Does the description disclose side effects, auth requirements, rate limits, or destructive behavior?

Excellent disclosure beyond annotations: explains internal ID resolution mechanism ('resolves codes to IDs internally'), critical failure handling ('key is automatically rolled back'), and transaction semantics ('atomic-like operation'). Annotations indicate non-idempotent write with external calls, which aligns with described behavior.

Agents need to know what a tool does to the world before calling it. Descriptions should go beyond structured annotations to explain consequences.

Conciseness5/5

Is the description appropriately sized, front-loaded, and free of redundancy?

Four sentences with zero waste: purpose statement, input format detail, failure behavior, and sibling distinction. Information density is high with front-loaded essential details.

Shorter descriptions cost fewer tokens and are easier for agents to parse. Every sentence should earn its place.

Completeness4/5

Given the tool's complexity, does the description cover enough for an agent to succeed on first attempt?

Comprehensive for a 6-parameter complex operation with nested objects. Covers atomicity, rollback behavior, and ID resolution. Lacks return value description, which would complete it given no output schema exists, but the behavioral coverage is strong.

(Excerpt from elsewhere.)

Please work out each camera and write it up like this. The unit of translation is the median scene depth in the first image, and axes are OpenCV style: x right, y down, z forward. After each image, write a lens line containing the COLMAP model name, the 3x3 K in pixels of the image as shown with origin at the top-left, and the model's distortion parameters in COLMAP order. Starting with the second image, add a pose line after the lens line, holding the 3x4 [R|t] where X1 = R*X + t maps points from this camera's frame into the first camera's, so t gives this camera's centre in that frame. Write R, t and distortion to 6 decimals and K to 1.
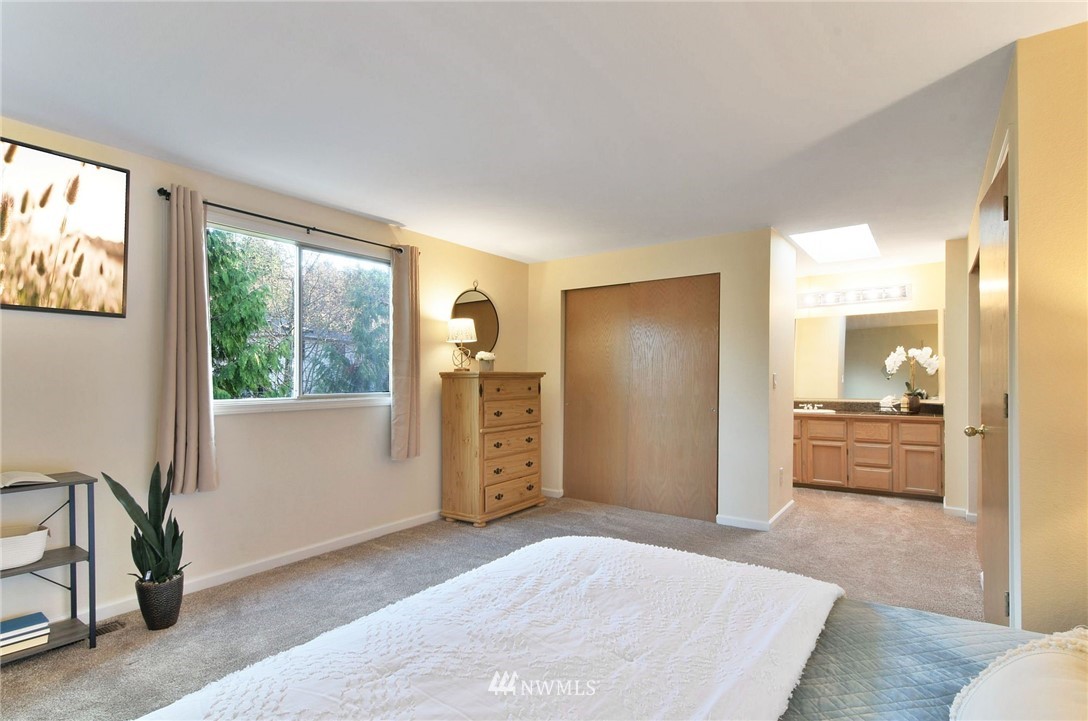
lens RADIAL K [[518.5, 0, 544.2], [0, 518.5, 366.0], [0, 0, 1]] dist [-0.000076, -0.000154]
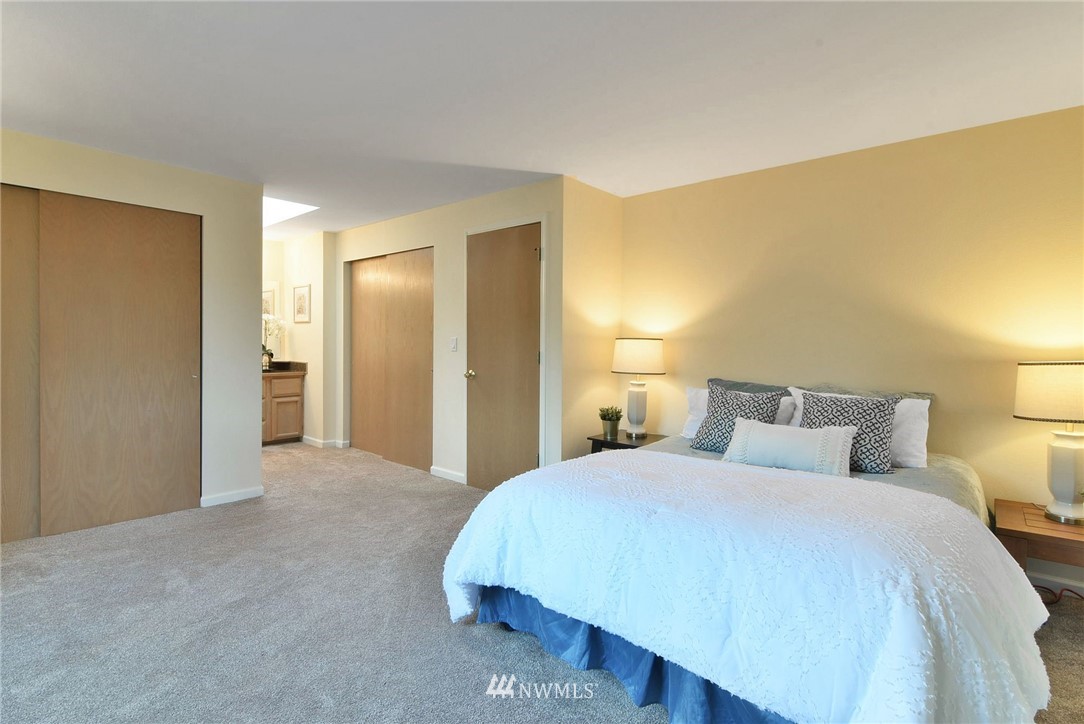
lens RADIAL K [[528.0, 0, 545.3], [0, 528.0, 345.0], [0, 0, 1]] dist [0.011557, -0.006233]
pose [[0.091537, -0.004238, 0.995793, -0.409799], [-0.024307, 0.999683, 0.006489, 0.012216], [-0.995505, -0.024799, 0.091405, 0.299369]]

Complex tools with many parameters or behaviors need more documentation. Simple tools need less. This dimension scales expectations accordingly.

Parameters4/5

Does the description clarify parameter syntax, constraints, interactions, or defaults beyond what the schema provides?

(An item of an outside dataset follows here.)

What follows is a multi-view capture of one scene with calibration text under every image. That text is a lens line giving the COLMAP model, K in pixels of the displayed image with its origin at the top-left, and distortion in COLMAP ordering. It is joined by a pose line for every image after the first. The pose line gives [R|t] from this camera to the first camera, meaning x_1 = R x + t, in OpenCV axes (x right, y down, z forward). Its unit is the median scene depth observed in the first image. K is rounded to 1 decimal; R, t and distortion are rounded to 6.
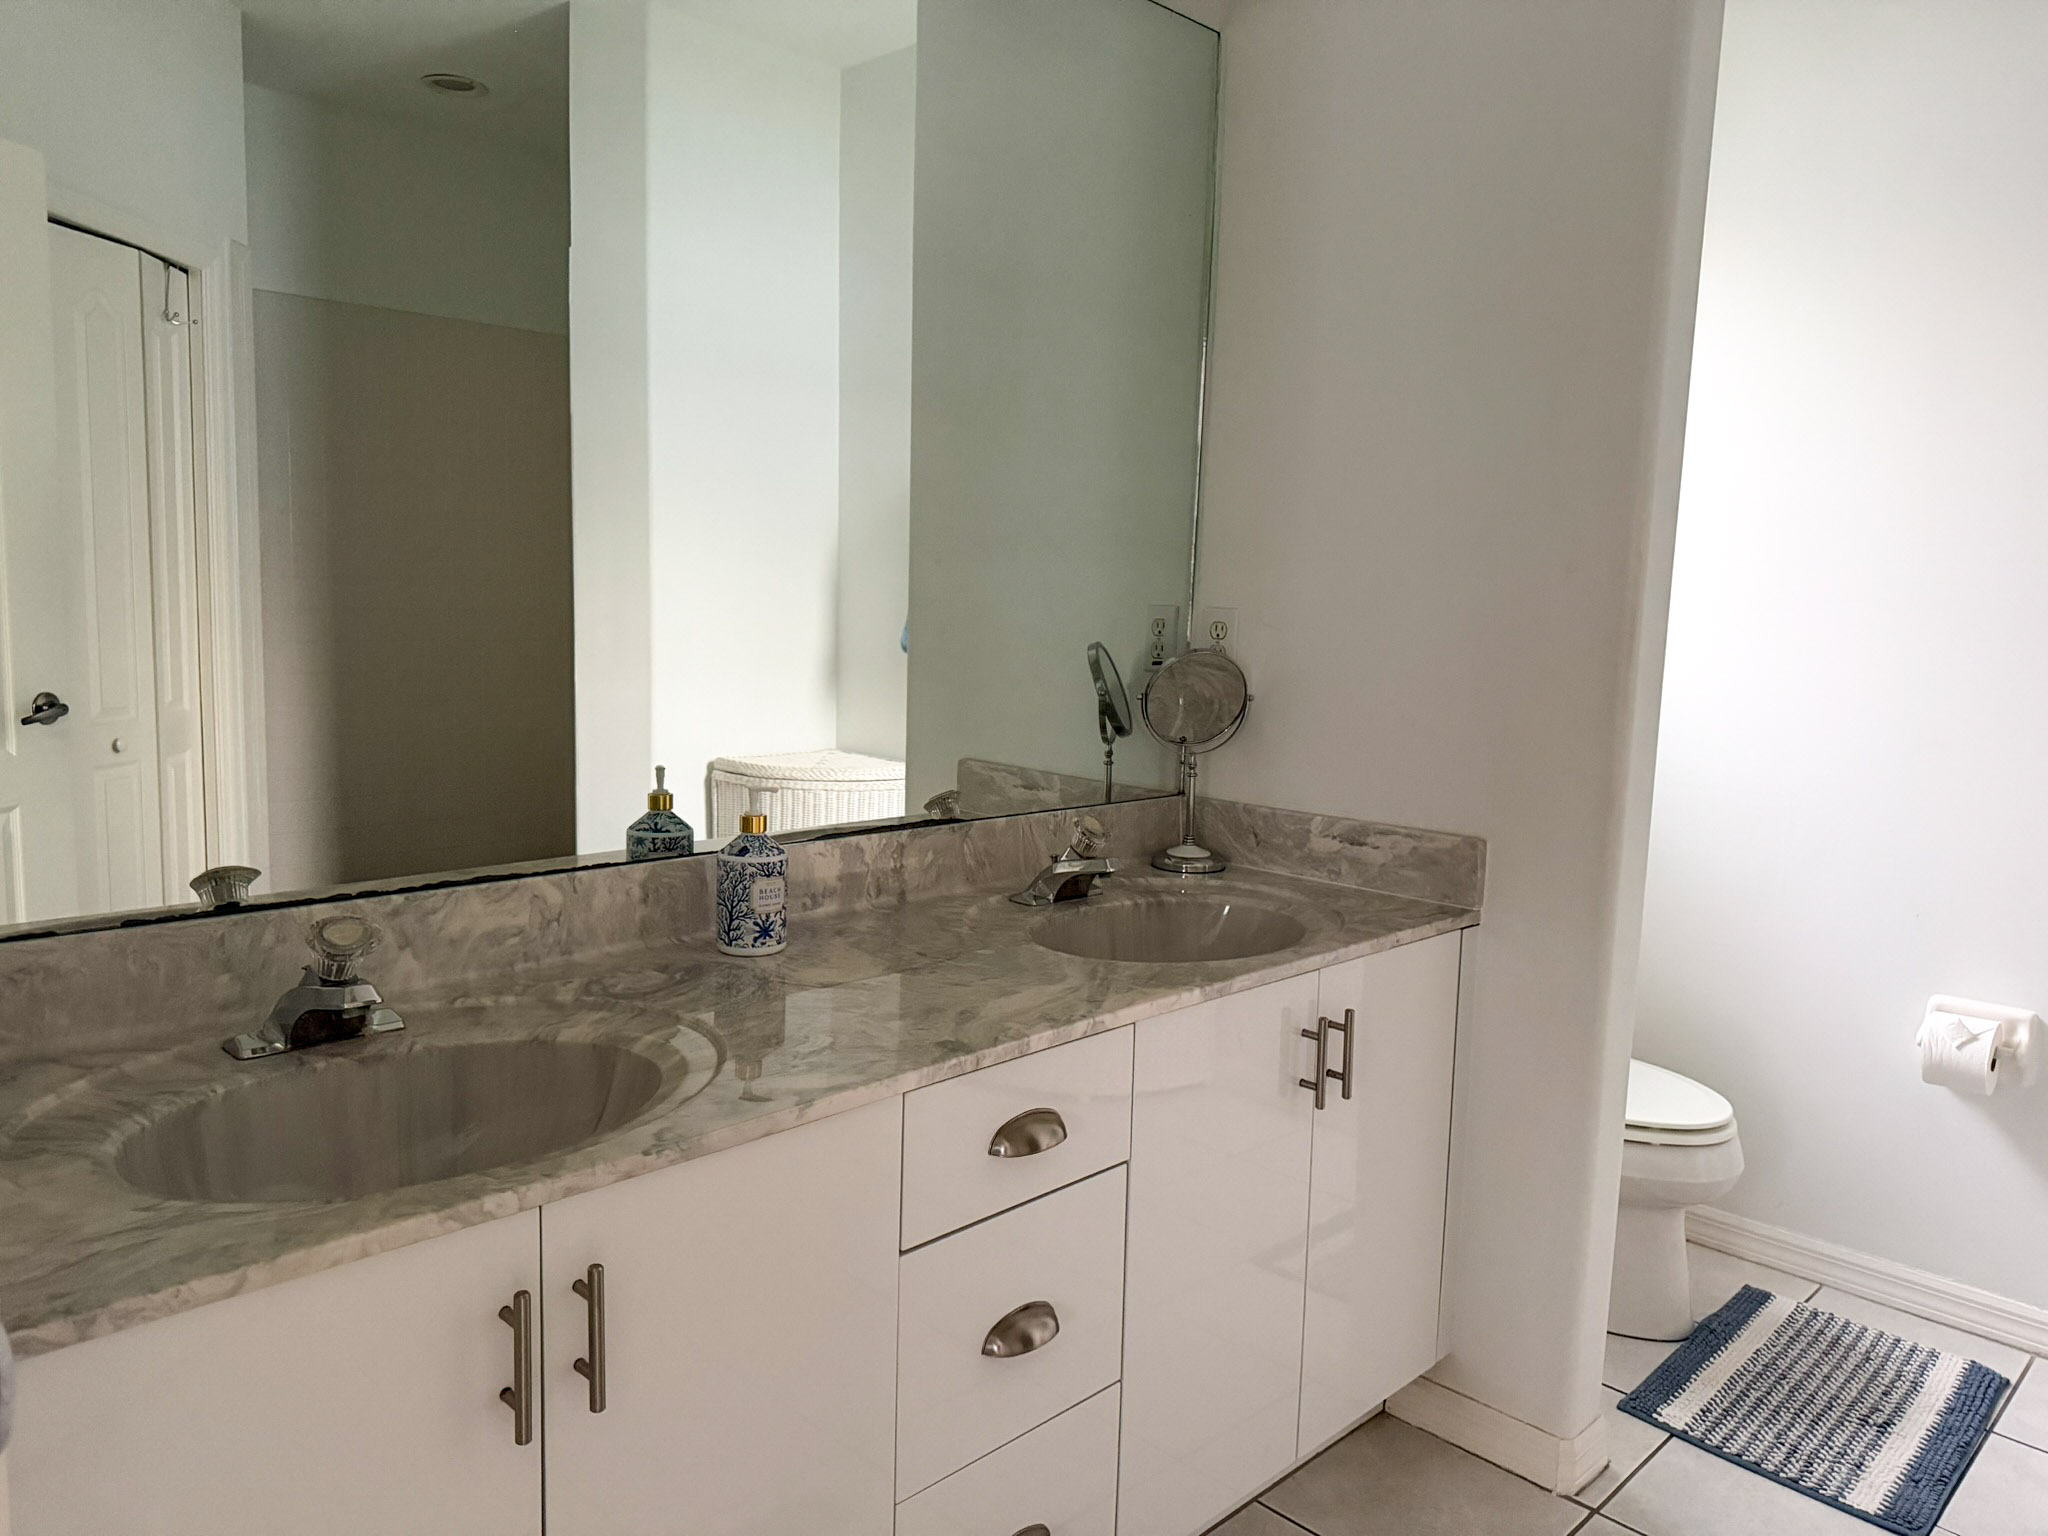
lens RADIAL K [[1460.7, 0, 1032.1], [0, 1460.7, 755.4], [0, 0, 1]] dist [0.002894, -0.012945]
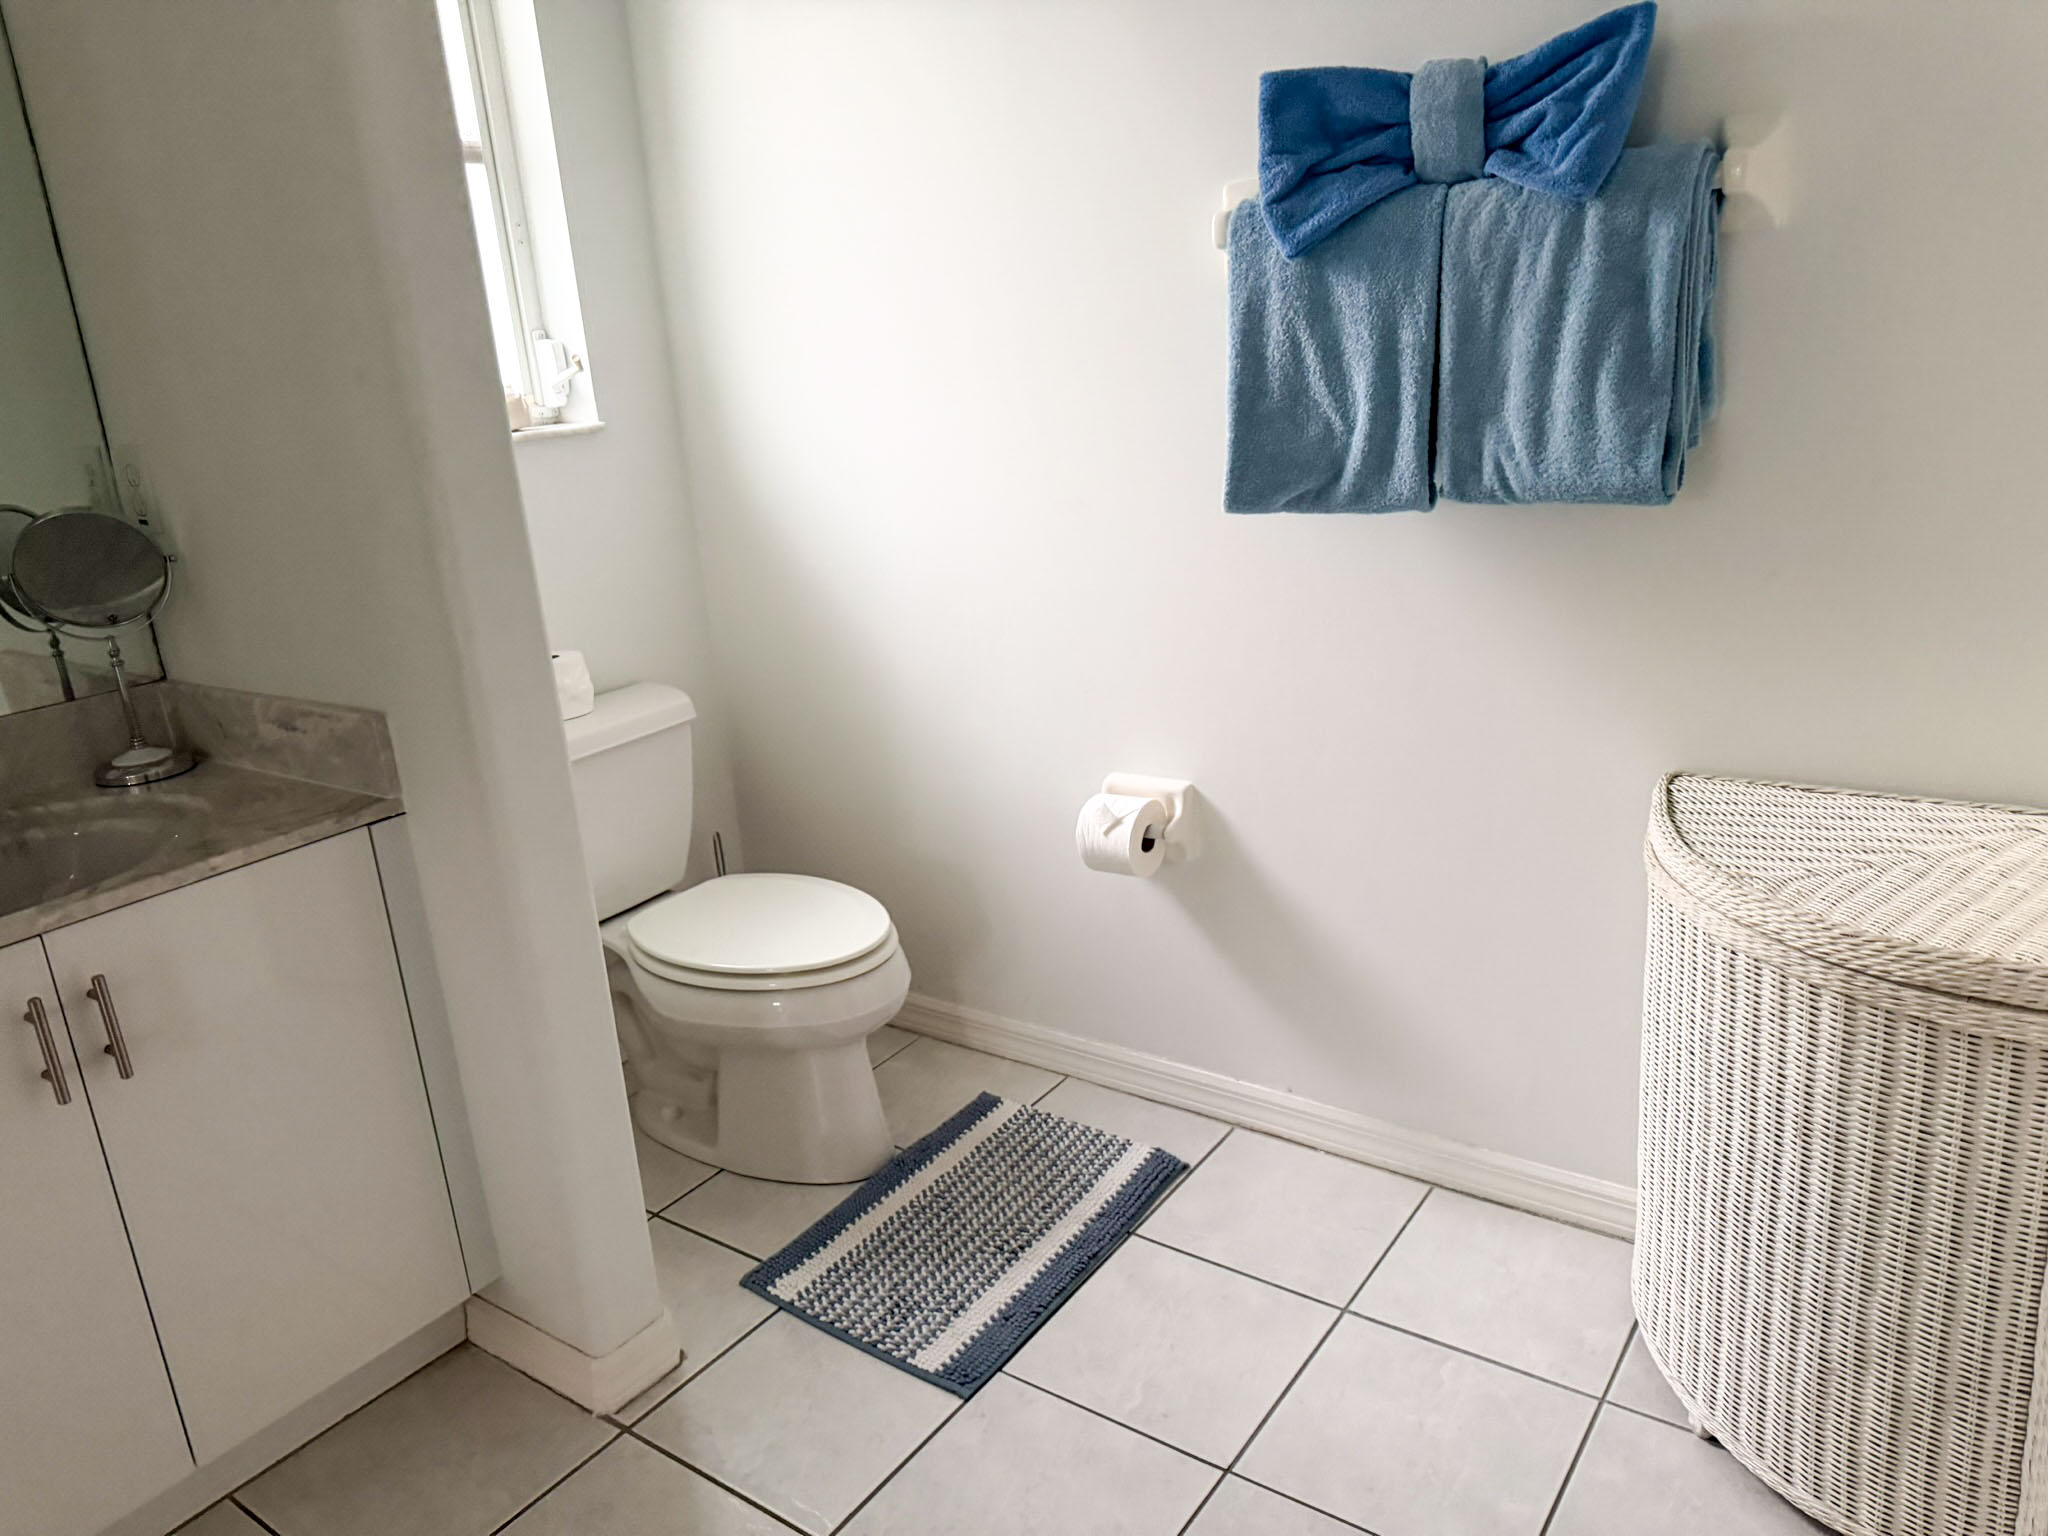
lens RADIAL K [[1460.7, 0, 1013.5], [0, 1460.7, 758.9], [0, 0, 1]] dist [0.002894, -0.012945]
pose [[0.981367, -0.149303, 0.120948, 0.502753], [0.126042, 0.975322, 0.181274, -0.020152], [-0.145028, -0.162652, 0.975967, 0.128503]]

With 100% schema coverage, adds valuable semantic context about the translations parameter: explains language_code resolution to IDs internally and provides examples ('en', 'de', 'fr'). Enhances understanding of the nested translations structure beyond what the schema property descriptions provide.

Input schemas describe structure but not intent. Descriptions should explain non-obvious parameter relationships and valid value ranges.

Purpose5/5

Does the description clearly state what the tool does and how it differs from similar tools?

States specific action ('Create a new translation key and set translations') and distinguishes from sibling create_key by explaining this combines create_key + set_translation calls into one atomic operation. Clear verb-resource combination with scope clarification.

Agents choose between tools based on descriptions. A clear purpose with a specific verb and resource helps agents select the right tool.

Usage Guidelines4/5

Does the description explain when to use this tool, when not to, or what alternatives exist?

Explains when to use this tool ('combines... into one atomic-like operation') versus individual operations, and clarifies input format expectations ('Accepts language codes... instead of language IDs'). Could be slightly more explicit about when NOT to use it (e.g., if you only need the key without translations).

Agents often have multiple tools that could apply. Explicit usage guidance like "use X instead of Y when Z" prevents misuse.